Wardak telah kembali dari Turki, kata Ahmad Wasiq, juru bicara sebuah badan yang dibentuk oleh Taliban untuk menegosiasikan kembalinya orang-orang Afghanistan yang terkenal di luar negeri.
Pejabat lain yang kembali termasuk mantan juru bicara kementerian pertahanan, mantan kepala perusahaan listrik nasional Afghanistan, dan beberapa pejabat militer, katanya kepada Reuters.
Sementara Reuters tidak dapat segera memverifikasi kembalinya yang lain, Wardak berbicara kepada media yang dikelola pemerintah setelah mendarat di Afghanistan.
“Sebagian besar pihak berwenang berpikir untuk kembali,” kata mantan menteri pendidikan itu, seraya menambahkan bahwa dia merasakan rasa hormat dan kebahagiaan di rumahnya, meskipun dia memperingatkan bahwa sekelompok kecil mungkin tidak ingin kembali.
Sebagian besar pejabat tinggi melarikan diri dari Afghanistan ketika Taliban mengambil alih Agustus lalu, termasuk Ghani, presiden pada saat itu, yang sekarang berada di Uni Emirat Arab.
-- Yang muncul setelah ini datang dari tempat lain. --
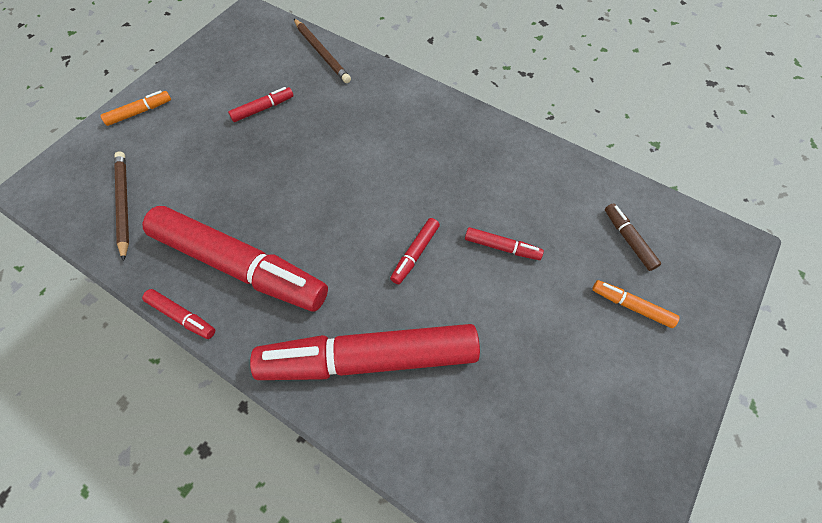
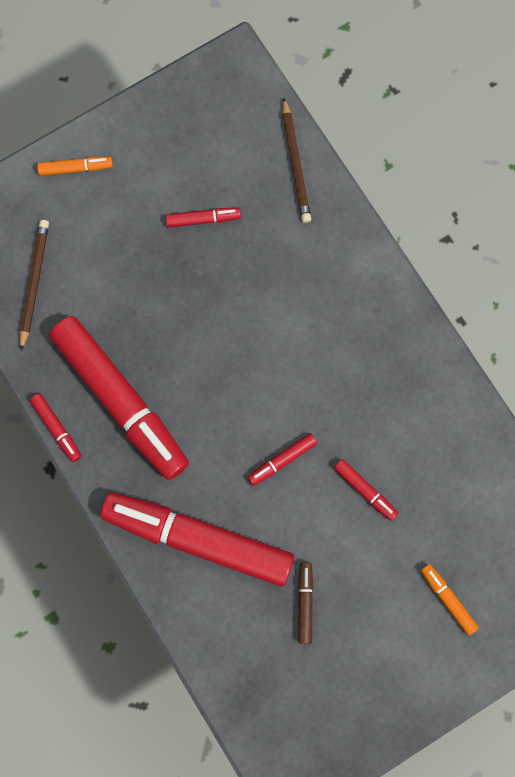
camera: 25 degrees right, 15 degrees up
brown marker [605,203,661,271] -> brown marker moved to [298,563,313,644]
Karzai tetap berada di Kabul, ibu kota.
Taliban membentuk panel bertenaga tinggi untuk menegosiasikan pengembalian beberapa minggu yang lalu, dengan sembilan anggota, termasuk kepala intelijen dan militer.
Ini memiliki kekuatan untuk memastikan amnesti, dan memberikan keamanan kepada pejabat yang kembali, serta memastikan pekerjaan di sektor swasta.
Sejak tahun lalu, mantan tokoh pemerintah, terutama pejabat keamanan telah menghadapi pembalasan nasional, kata badan internasional dan media.
Taliban mengatakan serangan semacam itu tidak sah, dengan tindakan diambil karena melanggar perintah amnesti umum.